With respect to timing, unfortunately the nature of getting insurance quotes and facilitating renewal is always later in the game than we would prefer. The Strata Council commonly feels that they are very much under the gun to make a decision and proceed with binding a policy before the current one expires.  This is true.  Insurance brokers and underwriters will wait until the latest possible moment to ensure that their policy is both as accurate as possible and, presumably, as profitable to them.  While this is out of our direct control, we will continue to be as proactive and pushy as possible to get the information in front of our clients as early as possible prior to renewal.

 

British Columbia Strata Corporation Insurance – 2013 Outlook

 

As many strata councils are already well aware, the costs of insurance for strata corporations are continuing to rise in 2013. We are advised there are three primary reasons the residential sector will see these increases:

1.‘Improved’ Analytics The insurance industry relies on advanced analytical tools and software models to estimate how much premium they need to collect to pay for large catastrophes such as earthquakes, floods and large storms.  Improved research and information gained from recent natural catastrophes has created a greater understanding of likely damage.  The damage and destruction now predicted to follow these catastrophes has risen dramatically.  Of course, that the prices of construction and finishings in strata corporations have risen dramatically over the past few years also plays into this factor.

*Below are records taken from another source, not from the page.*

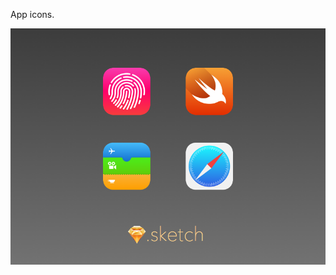 App icons.

![board](https://raw.githubusercontent.com/ichord/sketch-practise/iOS_icons_2/showboard.png)
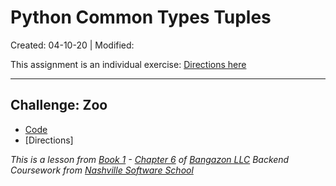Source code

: # Python Common Types Tuples

Created: 04-10-20 | Modified:

This assignment is an individual exercise: [Directions here]()

---

## Challenge: Zoo

- [Code]()
- [Directions]


_This is a lesson from [Book 1](https://github.com/nashville-software-school/bangazon-llc/tree/master/book-1-orientation) - [Chapter 6](https://github.com/nashville-software-school/bangazon-llc/blob/master/book-1-orientation/chapters/DATA_STRUCTURES_TUPLE.md) of [Bangazon LLC](https://github.com/nashville-software-school/bangazon-llc) Backend Coursework from [Nashville Software School](https://github.com/nashville-software-school)_
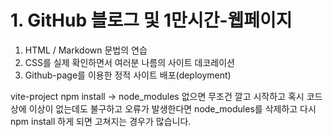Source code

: # 1. GitHub 블로그 및 1만시간-웹페이지
1. HTML / Markdown 문법의 연습
2. CSS를 실제 확인하면서 여러분 나름의 사이트 데코레이션
3. Github-page를 이용한 정적 사이트 배포(deployment)

vite-project
npm install -> node_modules 없으면 무조건 깔고 시작하고 혹시 코드상에 이상이 없는데도 불구하고 오류가 발생한다면
node_modules를 삭제하고 다시 npm install 하게 되면 고쳐지는 경우가 많습니다.

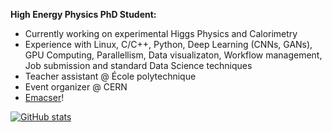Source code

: **High Energy Physics PhD Student:**
- Currently working on experimental Higgs Physics and Calorimetry
- Experience with Linux, C/C++, Python, Deep Learning (CNNs, GANs), GPU Computing, Parallellism, Data visualizaton, Workflow management, Job submission and standard Data Science techniques
- Teacher assistant @ École polytechnique
- Event organizer @ CERN
- [Emacser](https://github.com/emacs-mirror/emacs)!

[![GitHub stats](https://github-readme-stats.vercel.app/api?username=b-fontana&theme=tokyonight)](https://github.com/anuraghazra/github-readme-stats)
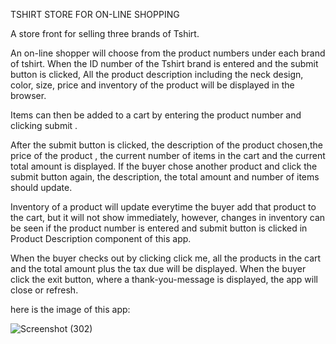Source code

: TSHIRT STORE FOR ON-LINE SHOPPING

A store front for selling three brands of Tshirt.

An on-line shopper will choose from the product numbers under each brand of tshirt.
When the ID number of the Tshirt brand is entered and the submit button is clicked,
All the product description including the neck design, color, size, price and inventory of the product will be displayed in the browser.

Items can then be added to a cart by entering the product number and clicking submit .

After the submit button is clicked, the description of the product chosen,the price of the product , the current number of items in the cart and the current total amount  is displayed.
If the buyer chose another product and click the submit button again, the description, the total amount and number of items should update.

Inventory of a product will update everytime the buyer add that product to the cart, but it will not show immediately, however, changes in inventory can be seen if the product number is entered and submit button is clicked in Product Description component of this app.

When the buyer checks out by clicking click me, all the products in the cart and the total amount plus the tax due will be displayed.
When the buyer click the exit button, where a thank-you-message is displayed, the app will close or refresh.

here is the image of this app:

![Screenshot (302)](https://github.com/RicVUy/phase-1-project-tshirtStore/assets/126643320/1e43d4b6-db9a-40dc-ac6d-61d6fa0fd302)
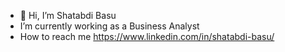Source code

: - 👋 Hi, I’m Shatabdi Basu
-  I’m currently  working as a Business Analyst
-  How to reach me https://www.linkedin.com/in/shatabdi-basu/

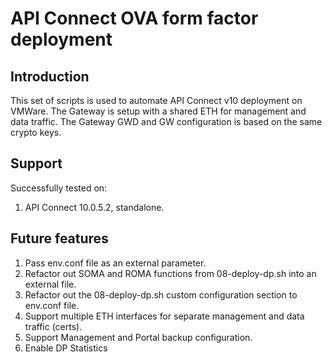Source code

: # API Connect OVA form factor deployment

## Introduction

This set of scripts is used to automate API Connect v10 deployment on VMWare.
The Gateway is setup with a shared ETH for management and data traffic.
The Gateway GWD and GW configuration is based on the same crypto keys.

## Support

Successfully tested on:

1. API Connect 10.0.5.2, standalone.

## Future features

1. Pass env.conf file as an external parameter.
2. Refactor out SOMA and ROMA functions from 08-deploy-dp.sh into an external file.
3. Refactor out the 08-deploy-dp.sh custom configuration section to env.conf file.
4. Support multiple ETH interfaces for separate management and data traffic (certs).
5. Support Management and Portal backup configuration.
6. Enable DP Statistics
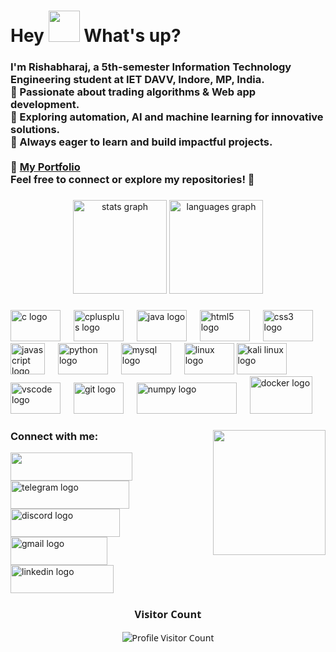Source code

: <h1> Hey <img src="https://emojis.slackmojis.com/emojis/images/1577305505/7373/hand_wave.gif?1577305505" width="50" /> What's up?</h1>

<h3 align="left">
I'm Rishabharaj, a 5th-semester Information Technology Engineering student at IET DAVV, Indore, MP, India.<br>
🔹 Passionate about trading algorithms & Web app development.<br>
🔹 Exploring automation, AI  and machine learning for innovative solutions.<br>
🔹 Always eager to learn and build impactful projects.<br><br>
🔗 <b><a href="https://hello-rs.vercel.app/index.html" target="_blank">My Portfolio</a></b><br>
Feel free to connect or explore my repositories! 🚀
</h3>

###

<div align="center">
  <img src="https://github-readme-stats.vercel.app/api?username=rishabharaj&hide_title=false&hide_rank=false&show_icons=true&include_all_commits=true&count_private=true&disable_animations=false&theme=dracula&locale=en&hide_border=false&order=1" height="150" alt="stats graph"  />
  <img src="https://github-readme-stats.vercel.app/api/top-langs?username=rishabharaj&locale=en&hide_title=false&layout=compact&card_width=320&langs_count=9&theme=dracula&hide_border=false&order=2" height="150" alt="languages graph"  />
</div>

###

<div align="left">
  <img src="https://cdn.jsdelivr.net/gh/devicons/devicon/icons/c/c-original.svg" height="50" width="80" alt="c logo"  />
  <img width="13" />
  <img src="https://cdn.jsdelivr.net/gh/devicons/devicon/icons/cplusplus/cplusplus-original.svg" height="50" width="80" alt="cplusplus logo"  />
  <img width="13" />
  <img src="https://cdn.jsdelivr.net/gh/devicons/devicon/icons/java/java-original.svg" height="50"  width="80" alt="java logo"  />
  <img width="13" />
  <img src="https://cdn.jsdelivr.net/gh/devicons/devicon/icons/html5/html5-original.svg" height="50" width="80" alt="html5 logo"  />
  <img width="13" />
  <img src="https://cdn.jsdelivr.net/gh/devicons/devicon/icons/css3/css3-original.svg" height="50" width="80" alt="css3 logo"  />
  <img width="13" />
  <img src="https://cdn.jsdelivr.net/gh/devicons/devicon/icons/javascript/javascript-original.svg" height="50" width="55" alt="javascript logo"  />
  <img width="13" />
  <img src="https://cdn.jsdelivr.net/gh/devicons/devicon/icons/python/python-original.svg" height="50" width="80" alt="python logo"  />
  <img width="13" />
  <img src="https://cdn.jsdelivr.net/gh/devicons/devicon/icons/mysql/mysql-original.svg" height="50"  width="80" alt="mysql logo"  />
  <img width="13" />
  <img src="https://cdn.jsdelivr.net/gh/devicons/devicon/icons/linux/linux-original.svg" height="50"  width="80" alt="linux logo"  />

  <img src="https://cdn.jsdelivr.net/gh/marwin1991/profile-technology-icons/icons/kali_linux.png" height="50" width="80"  alt="kali linux logo" />
  <img width="13" />
  <img src="https://cdn.jsdelivr.net/gh/devicons/devicon/icons/vscode/vscode-original.svg" height="50" width="80" alt="vscode logo" />
  <img width="13" />
  <img src="https://cdn.jsdelivr.net/gh/devicons/devicon/icons/git/git-original.svg" height="50" width="80" alt="git logo" />
  <img width="13" />
  <img src="https://raw.githubusercontent.com/numpy/numpy/main/branding/logo/primary/numpylogo.svg" height="50" width="160" alt="numpy logo" />
  <img width="13" />
  <img src="https://cdn.jsdelivr.net/gh/devicons/devicon/icons/docker/docker-original.svg" height="60" width="100" alt="docker logo" />
</div>

###

<img align="right" height="200" src="https://i.imgflip.com/9hq6yk.gif" height="45"  width="180" />

###

<div align="left">
  <h3>Connect with me:</h3>
  <a href="https://www.instagram.com/eclipsor_rishabh?igsh=dGM2NXJ0YWxzOGpy" target="_blank">
    <img src="https://img.shields.io/static/v1?message=Instagram&logo=instagram&label=&color=E4405F&logoColor=white&labelColor=&style=for-the-badge" height="45"  width="195" lt="instagram logo"  />
  </a>
  <a href="http://t.me/eclipsor_108" target="_blank">
    <img src="https://img.shields.io/static/v1?message=Telegram&logo=telegram&label=&color=2CA5E0&logoColor=white&labelColor=&style=for-the-badge" height="45" width="190" alt="telegram logo"  />
  </a>
  <a href="https://discordapp.com/users/rishabharaj" target="_blank">
    <img src="https://img.shields.io/static/v1?message=Discord&logo=discord&label=&color=7289DA&logoColor=white&labelColor=&style=for-the-badge" height="45" width="175" alt="discord logo"  />
  </a>
  <a href="mailto:rishabharaj321@gmail.com" target="_blank">
    <img src="https://img.shields.io/static/v1?message=Gmail&logo=gmail&label=&color=D14836&logoColor=white&labelColor=&style=for-the-badge" height="45" width="155" alt="gmail logo"  />
  </a>
  <a href="https://www.linkedin.com/in/rishabharaj-sharma-57a7a8256">
    <img src="https://img.shields.io/static/v1?message=LinkedIn&logo=linkedin&label=&color=0077B5&logoColor=white&labelColor=&style=for-the-badge" height="45"  width="165" alt="linkedin logo"  />
  </a>
</div>

<div align="center" style="font-family: 'Segoe UI', Tahoma, Geneva, Verdana, sans-serif;">
  <h3>Visitor Count</h3>
  <img src="https://profile-counter.glitch.me/rishabharaj/count.svg" alt="Profile Visitor Count" />
</div>

###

Furthermore, in earthquake prone areas specific soil types have been found to respond particularly poorly in an earthquake and are now considered a much higher risk.  Communities built on soil prone to liquefaction are expected to sustain much greater damage than believed before. “High Hazard” zones are predetermined by postal codes (Richmond, New Westminster, Delta and parts of Vancouver Island and properties within 500’ of water are considered at highest risk).

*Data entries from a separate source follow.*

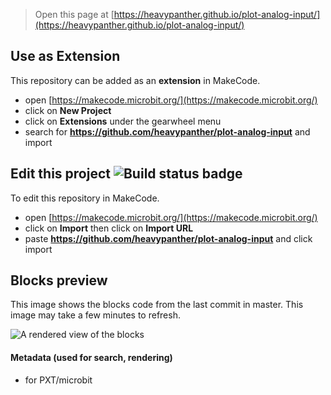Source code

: 
> Open this page at [https://heavypanther.github.io/plot-analog-input/](https://heavypanther.github.io/plot-analog-input/)

## Use as Extension

This repository can be added as an **extension** in MakeCode.

* open [https://makecode.microbit.org/](https://makecode.microbit.org/)
* click on **New Project**
* click on **Extensions** under the gearwheel menu
* search for **https://github.com/heavypanther/plot-analog-input** and import

## Edit this project ![Build status badge](https://github.com/heavypanther/plot-analog-input/workflows/MakeCode/badge.svg)

To edit this repository in MakeCode.

* open [https://makecode.microbit.org/](https://makecode.microbit.org/)
* click on **Import** then click on **Import URL**
* paste **https://github.com/heavypanther/plot-analog-input** and click import

## Blocks preview

This image shows the blocks code from the last commit in master.
This image may take a few minutes to refresh.

![A rendered view of the blocks](https://github.com/heavypanther/plot-analog-input/raw/master/.github/makecode/blocks.png)

#### Metadata (used for search, rendering)

* for PXT/microbit
<script src="https://makecode.com/gh-pages-embed.js"></script><script>makeCodeRender("{{ site.makecode.home_url }}", "{{ site.github.owner_name }}/{{ site.github.repository_name }}");</script>
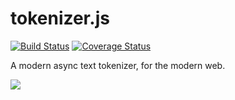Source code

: # tokenizer.js
[![Build Status](https://travis-ci.org/ashubham/tokenizer.js.svg?branch=master)](https://travis-ci.org/ashubham/tokenizer.js)
[![Coverage Status](https://coveralls.io/repos/github/ashubham/tokenizer.js/badge.svg)](https://coveralls.io/github/ashubham/tokenizer.js)

A modern async text tokenizer, for the modern web.

![](https://github.com/ashubham/tokenizer.js/raw/master/assets/tokenizer.gif)


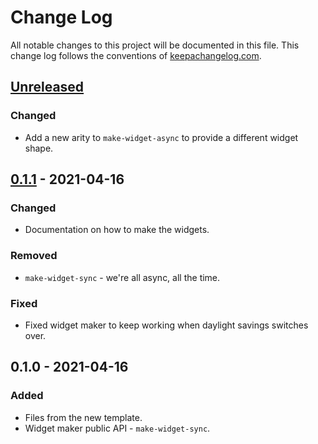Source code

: # Change Log
All notable changes to this project will be documented in this file. This change log follows the conventions of [keepachangelog.com](http://keepachangelog.com/).

## [Unreleased]
### Changed
- Add a new arity to `make-widget-async` to provide a different widget shape.

## [0.1.1] - 2021-04-16
### Changed
- Documentation on how to make the widgets.

### Removed
- `make-widget-sync` - we're all async, all the time.

### Fixed
- Fixed widget maker to keep working when daylight savings switches over.

## 0.1.0 - 2021-04-16
### Added
- Files from the new template.
- Widget maker public API - `make-widget-sync`.

[Unreleased]: https://github.com/your-name/forest-demo/compare/0.1.1...HEAD
[0.1.1]: https://github.com/your-name/forest-demo/compare/0.1.0...0.1.1
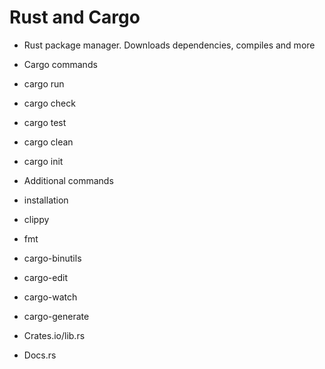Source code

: # Rust and Cargo

- Rust package manager. Downloads dependencies, compiles and more
- Cargo commands
 - cargo run
 - cargo check
 - cargo test
 - cargo clean
 - cargo init

- Additional commands
 - installation
 - clippy
 - fmt
 - cargo-binutils
 - cargo-edit
 - cargo-watch
 - cargo-generate



- Crates.io/lib.rs
- Docs.rs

2. Regulation Changes  Insurance regulators released new guidelines in 2012 requiring Canadian property insurers  to put more money aside to cope with extreme catastrophes.  While the purpose of the regulations is to protect policy holders, additional capital is required by insurers to meet the guidelines, and this can only be collected through increased premiums.

3.Increased internal costs ‘Reinsurance’ is insurance purchased by insurance companies.  Reinsurance allows insurance companies to manage how much risk they keep and how much they transfer.  In the face of “Super Storm Sandy” and other recent natural catastrophes, reinsurers have been charging significantly more to provide their protection.  Insurance companies are passing along those increased reinsurance costs by increasing their premiums to policyholders.  Though your policy may be held by a local broker, all insurers are essentially international- what happens elsewhere has real and measurable impacts on our market.

We have been advised that the result of these industry changes will translate to increased premiums in the residential sector of between 10 to 25%.  Properties located in high hazard zones or that have experienced significant claims will likely be impacted more.

We hope that you find this article informative and we intend on providing more information on this topic in the near future. In fact, it is expected that the Insurance Bureau of Canada will publish a report on the industry wide problem of BC quake costs and we will post this information as soon as we are provided a copy.